According to Alco, it was built with almost the same exact specifications as the Mountain-type 170 class, except it had a different weight distribution and driver diameter, and was also heavier by 5,000 lb. It also had the biggest cylinders of any non-articulated locomotive of the era that ran on narrow-gauge lines. It was not until 1927 when the so-called Henschel Giants of the South African Railways featured a wider cylinder. However, it had relatively small boilers and grates compared to the other Santa Fes, which would then contribute to its smaller size and weight. The locomotives were fitted with a Walschaerts valve gear similar to all steam locomotives during this era.

The overall design also heavily resembles the Manila Railroad 45 class locomotives designed by Porter, particularly the second batch numbered 55–64 introduced a year before owing to that design's enjoyed popularity among MRR's railroad engineers and maintenance crew.

==Service==
These locomotives were used on freight services on the South Main Line. Initially the line ended near Lucena, Quezon. Due to the size of the locomotives, new 80 ft railway turntables were constructed to accommodate them. The locomotives would see extended freight service to Bicol with the opening of the Lucena–Port Ragay section in 1938. In 1942, the Japanese government took control of the operations of the Manila Railroad Company and the 200 class was included in the Japanese operations of the MRR.
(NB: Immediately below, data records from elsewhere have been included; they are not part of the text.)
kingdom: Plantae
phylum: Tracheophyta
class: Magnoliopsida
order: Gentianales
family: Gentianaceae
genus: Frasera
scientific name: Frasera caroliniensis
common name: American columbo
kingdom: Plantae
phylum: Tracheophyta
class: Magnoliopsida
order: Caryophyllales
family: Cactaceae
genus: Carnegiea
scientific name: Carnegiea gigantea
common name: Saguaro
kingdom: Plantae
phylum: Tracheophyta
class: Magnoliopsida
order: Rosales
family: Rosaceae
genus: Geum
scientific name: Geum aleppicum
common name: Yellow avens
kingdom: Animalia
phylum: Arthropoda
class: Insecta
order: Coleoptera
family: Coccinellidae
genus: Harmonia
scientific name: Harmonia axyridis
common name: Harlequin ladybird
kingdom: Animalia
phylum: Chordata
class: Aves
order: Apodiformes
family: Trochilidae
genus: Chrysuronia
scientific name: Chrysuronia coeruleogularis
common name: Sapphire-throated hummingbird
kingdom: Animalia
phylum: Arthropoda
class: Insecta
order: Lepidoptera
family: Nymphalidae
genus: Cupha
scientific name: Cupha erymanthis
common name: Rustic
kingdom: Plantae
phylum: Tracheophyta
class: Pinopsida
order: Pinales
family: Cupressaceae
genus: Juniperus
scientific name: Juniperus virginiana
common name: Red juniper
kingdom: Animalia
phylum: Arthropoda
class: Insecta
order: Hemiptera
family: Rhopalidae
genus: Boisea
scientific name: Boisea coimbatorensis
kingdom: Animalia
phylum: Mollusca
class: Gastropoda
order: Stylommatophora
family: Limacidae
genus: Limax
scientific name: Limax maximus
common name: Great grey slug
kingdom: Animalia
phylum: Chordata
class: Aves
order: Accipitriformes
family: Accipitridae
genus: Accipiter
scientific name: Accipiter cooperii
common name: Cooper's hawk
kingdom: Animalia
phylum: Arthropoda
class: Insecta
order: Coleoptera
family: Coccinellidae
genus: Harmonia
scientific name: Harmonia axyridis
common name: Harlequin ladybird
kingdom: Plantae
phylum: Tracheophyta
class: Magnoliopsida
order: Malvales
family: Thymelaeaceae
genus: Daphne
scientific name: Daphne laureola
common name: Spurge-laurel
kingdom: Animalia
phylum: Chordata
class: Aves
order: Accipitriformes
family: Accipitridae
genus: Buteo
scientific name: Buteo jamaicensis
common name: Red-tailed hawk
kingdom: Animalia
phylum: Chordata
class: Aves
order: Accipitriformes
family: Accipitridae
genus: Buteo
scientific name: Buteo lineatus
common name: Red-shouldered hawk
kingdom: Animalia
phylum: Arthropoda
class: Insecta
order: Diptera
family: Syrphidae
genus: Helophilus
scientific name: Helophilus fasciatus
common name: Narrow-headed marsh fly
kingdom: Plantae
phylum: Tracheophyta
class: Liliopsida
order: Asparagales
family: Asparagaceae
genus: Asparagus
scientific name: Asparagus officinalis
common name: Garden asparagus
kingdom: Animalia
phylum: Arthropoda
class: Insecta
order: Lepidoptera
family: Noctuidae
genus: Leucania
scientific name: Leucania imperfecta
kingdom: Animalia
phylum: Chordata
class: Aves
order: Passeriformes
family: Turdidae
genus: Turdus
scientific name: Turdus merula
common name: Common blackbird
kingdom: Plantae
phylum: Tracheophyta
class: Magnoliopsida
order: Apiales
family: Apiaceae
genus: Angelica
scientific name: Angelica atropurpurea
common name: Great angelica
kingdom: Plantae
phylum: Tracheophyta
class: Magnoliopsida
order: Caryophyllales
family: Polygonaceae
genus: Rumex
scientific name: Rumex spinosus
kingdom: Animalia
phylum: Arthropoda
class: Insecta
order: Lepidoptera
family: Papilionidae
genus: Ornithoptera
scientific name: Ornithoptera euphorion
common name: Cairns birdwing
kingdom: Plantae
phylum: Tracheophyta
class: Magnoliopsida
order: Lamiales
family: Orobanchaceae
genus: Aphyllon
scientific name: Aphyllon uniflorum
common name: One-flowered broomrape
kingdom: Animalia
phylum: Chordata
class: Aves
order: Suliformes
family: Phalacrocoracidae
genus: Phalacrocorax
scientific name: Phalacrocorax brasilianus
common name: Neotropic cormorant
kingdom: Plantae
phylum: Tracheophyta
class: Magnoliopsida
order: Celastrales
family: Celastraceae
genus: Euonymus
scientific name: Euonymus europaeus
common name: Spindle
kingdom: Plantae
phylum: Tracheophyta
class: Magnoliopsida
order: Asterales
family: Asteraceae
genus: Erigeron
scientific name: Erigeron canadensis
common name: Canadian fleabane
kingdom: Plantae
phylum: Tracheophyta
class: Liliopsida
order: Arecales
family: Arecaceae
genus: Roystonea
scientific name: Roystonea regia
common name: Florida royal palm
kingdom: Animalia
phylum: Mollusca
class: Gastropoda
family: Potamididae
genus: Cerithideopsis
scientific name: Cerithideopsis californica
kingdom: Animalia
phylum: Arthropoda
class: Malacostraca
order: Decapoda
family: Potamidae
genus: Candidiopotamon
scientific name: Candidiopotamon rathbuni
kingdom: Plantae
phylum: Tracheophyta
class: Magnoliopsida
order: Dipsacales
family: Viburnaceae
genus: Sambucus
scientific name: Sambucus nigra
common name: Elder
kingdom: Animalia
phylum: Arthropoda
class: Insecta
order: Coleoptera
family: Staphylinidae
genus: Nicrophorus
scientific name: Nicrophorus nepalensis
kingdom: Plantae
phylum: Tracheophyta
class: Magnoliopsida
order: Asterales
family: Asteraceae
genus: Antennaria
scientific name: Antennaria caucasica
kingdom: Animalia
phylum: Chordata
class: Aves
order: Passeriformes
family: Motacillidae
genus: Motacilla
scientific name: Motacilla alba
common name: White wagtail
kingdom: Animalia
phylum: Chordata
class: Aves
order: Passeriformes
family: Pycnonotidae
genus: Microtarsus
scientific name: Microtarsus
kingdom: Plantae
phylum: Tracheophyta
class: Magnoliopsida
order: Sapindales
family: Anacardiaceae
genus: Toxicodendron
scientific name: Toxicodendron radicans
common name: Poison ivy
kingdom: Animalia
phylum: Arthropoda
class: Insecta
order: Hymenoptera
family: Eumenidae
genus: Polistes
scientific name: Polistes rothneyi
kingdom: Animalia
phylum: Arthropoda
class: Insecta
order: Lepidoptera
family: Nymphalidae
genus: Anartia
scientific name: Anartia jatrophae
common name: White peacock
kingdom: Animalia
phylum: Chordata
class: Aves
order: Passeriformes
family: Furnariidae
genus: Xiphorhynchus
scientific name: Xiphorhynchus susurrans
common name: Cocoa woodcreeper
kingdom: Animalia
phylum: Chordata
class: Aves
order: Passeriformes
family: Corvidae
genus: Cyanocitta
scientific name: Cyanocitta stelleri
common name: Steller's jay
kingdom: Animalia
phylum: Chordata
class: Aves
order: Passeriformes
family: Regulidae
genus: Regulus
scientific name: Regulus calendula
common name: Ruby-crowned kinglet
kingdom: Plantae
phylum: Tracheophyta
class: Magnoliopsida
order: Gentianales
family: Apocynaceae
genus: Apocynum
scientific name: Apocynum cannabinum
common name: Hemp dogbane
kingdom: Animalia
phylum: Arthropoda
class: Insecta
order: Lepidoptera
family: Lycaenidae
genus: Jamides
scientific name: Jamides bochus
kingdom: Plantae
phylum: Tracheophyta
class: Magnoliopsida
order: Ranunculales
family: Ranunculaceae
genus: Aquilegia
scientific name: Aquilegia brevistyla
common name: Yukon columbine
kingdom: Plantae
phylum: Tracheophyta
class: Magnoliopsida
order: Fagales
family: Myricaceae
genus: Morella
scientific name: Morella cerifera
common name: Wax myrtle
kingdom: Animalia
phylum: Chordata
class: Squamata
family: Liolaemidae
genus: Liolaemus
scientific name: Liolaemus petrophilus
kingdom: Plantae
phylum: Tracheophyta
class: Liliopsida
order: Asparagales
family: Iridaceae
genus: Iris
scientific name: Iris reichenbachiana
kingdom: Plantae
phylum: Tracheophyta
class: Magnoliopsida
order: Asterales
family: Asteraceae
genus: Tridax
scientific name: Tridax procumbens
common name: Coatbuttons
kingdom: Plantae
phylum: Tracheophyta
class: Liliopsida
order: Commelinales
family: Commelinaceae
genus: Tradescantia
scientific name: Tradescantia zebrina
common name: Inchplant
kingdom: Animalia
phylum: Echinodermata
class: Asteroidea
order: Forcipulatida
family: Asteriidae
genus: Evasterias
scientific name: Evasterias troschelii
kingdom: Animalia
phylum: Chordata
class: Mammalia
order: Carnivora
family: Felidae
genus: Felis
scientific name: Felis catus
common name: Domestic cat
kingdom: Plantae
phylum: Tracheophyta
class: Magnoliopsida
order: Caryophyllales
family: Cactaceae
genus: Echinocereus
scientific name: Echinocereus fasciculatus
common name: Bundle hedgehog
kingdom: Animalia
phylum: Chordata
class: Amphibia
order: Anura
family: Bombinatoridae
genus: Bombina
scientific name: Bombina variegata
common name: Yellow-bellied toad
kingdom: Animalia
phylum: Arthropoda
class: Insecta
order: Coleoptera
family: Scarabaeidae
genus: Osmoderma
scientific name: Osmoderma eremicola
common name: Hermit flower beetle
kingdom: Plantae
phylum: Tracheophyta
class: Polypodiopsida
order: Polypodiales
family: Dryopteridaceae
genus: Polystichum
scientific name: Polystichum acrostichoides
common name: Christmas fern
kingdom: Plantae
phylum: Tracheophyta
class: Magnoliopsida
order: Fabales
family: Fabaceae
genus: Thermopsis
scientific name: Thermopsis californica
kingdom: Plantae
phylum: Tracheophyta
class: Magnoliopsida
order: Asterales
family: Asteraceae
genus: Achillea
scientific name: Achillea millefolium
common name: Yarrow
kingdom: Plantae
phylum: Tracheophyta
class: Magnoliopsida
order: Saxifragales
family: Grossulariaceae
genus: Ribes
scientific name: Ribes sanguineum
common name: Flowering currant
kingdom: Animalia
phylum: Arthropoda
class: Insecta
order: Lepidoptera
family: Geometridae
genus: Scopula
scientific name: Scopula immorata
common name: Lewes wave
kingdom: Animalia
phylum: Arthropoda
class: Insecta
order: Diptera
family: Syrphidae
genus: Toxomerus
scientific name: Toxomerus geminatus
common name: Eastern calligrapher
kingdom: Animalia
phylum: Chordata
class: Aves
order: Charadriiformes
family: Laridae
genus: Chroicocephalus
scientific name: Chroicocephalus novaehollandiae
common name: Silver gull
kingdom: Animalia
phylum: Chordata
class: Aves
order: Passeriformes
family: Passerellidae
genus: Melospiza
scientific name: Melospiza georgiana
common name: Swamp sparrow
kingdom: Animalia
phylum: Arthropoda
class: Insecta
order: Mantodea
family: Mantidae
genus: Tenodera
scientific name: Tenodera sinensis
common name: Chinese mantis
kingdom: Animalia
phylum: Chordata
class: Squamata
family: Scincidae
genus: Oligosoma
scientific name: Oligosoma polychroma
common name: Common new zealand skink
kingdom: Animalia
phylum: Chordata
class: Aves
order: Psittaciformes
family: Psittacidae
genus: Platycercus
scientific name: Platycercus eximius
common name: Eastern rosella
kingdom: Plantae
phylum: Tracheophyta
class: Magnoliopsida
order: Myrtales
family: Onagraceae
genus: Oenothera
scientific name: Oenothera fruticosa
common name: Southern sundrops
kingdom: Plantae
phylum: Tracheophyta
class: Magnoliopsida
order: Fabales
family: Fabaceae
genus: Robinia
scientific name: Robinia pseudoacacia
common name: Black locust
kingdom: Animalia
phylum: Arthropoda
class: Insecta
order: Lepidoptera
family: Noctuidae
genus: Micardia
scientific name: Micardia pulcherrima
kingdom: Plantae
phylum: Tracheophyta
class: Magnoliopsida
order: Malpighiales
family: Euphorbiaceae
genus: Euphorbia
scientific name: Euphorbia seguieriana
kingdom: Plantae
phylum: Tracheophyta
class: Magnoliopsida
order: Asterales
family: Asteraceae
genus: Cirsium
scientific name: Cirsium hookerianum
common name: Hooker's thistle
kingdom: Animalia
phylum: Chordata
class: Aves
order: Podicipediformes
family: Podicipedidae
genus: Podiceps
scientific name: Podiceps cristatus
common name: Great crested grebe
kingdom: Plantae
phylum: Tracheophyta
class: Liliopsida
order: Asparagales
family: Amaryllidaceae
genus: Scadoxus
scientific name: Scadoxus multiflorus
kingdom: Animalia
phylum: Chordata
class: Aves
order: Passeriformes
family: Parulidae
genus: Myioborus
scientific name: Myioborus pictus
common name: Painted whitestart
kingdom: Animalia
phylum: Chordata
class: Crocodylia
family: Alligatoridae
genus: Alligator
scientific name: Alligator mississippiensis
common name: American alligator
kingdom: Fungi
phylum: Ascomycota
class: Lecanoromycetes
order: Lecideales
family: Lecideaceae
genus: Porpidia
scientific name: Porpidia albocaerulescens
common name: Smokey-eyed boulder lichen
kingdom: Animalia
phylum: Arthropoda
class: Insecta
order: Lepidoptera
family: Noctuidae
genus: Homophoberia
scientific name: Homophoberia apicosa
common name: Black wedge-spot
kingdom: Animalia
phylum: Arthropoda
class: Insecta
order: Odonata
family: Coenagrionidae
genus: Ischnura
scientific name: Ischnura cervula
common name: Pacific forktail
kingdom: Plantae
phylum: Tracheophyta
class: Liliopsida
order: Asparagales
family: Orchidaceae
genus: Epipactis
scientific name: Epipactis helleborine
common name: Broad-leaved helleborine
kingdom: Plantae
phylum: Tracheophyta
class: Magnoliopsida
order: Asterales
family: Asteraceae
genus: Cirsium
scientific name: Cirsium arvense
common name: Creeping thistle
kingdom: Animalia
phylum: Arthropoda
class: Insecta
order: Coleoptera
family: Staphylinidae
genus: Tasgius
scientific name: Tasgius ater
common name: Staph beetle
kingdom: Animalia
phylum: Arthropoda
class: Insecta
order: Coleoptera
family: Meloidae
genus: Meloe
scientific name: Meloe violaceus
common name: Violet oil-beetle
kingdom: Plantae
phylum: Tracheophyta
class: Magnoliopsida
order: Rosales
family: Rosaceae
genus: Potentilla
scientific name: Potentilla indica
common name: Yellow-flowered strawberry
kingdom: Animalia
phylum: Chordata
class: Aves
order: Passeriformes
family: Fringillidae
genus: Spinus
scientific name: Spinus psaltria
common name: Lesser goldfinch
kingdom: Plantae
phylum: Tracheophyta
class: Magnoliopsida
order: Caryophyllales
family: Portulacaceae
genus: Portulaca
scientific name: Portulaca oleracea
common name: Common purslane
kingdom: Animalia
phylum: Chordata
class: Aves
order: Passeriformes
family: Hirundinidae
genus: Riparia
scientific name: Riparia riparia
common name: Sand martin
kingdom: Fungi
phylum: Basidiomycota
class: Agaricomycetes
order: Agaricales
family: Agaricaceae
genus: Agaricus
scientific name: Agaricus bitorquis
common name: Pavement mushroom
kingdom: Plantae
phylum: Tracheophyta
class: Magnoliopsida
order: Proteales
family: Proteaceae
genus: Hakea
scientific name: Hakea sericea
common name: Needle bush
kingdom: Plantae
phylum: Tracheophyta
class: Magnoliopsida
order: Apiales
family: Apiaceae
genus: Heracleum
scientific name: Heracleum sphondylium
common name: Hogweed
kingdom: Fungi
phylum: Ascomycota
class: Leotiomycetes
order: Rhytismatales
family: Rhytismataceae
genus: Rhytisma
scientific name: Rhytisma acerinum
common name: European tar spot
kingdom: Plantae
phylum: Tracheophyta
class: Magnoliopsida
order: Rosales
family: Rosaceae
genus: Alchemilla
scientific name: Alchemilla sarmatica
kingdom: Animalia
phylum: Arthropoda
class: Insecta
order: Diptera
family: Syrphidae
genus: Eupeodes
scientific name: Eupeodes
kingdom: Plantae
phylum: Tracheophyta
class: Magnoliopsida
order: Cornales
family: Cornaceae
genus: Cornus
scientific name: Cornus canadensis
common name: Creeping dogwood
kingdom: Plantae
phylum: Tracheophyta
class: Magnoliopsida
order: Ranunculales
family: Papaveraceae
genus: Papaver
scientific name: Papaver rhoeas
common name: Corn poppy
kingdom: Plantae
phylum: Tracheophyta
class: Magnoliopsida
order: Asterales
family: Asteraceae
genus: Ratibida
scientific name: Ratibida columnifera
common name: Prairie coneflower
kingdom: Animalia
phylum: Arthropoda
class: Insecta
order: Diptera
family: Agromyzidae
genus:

Four units managed to survive after World War II, Nos. 205, 206, 208 and 209, all of which were still in active service by 1952. In comparison, the 170 class survived with three units after the war. Even after the dieselization efforts of the Manila Railroad was initiated in 1956, the locomotives continued its duties well into the 1960s. No. 206 was stored in San Fernando railyard by c. 1965 and was eventually scrapped there in the decades after. The class is now considered extinct.

===Accidents===
A rare photograph emerged in 2017 showing two 200 class locomotives colliding during the height of World War II. The two engines appeared to have been abandoned by 1946 and would be scrapped later on.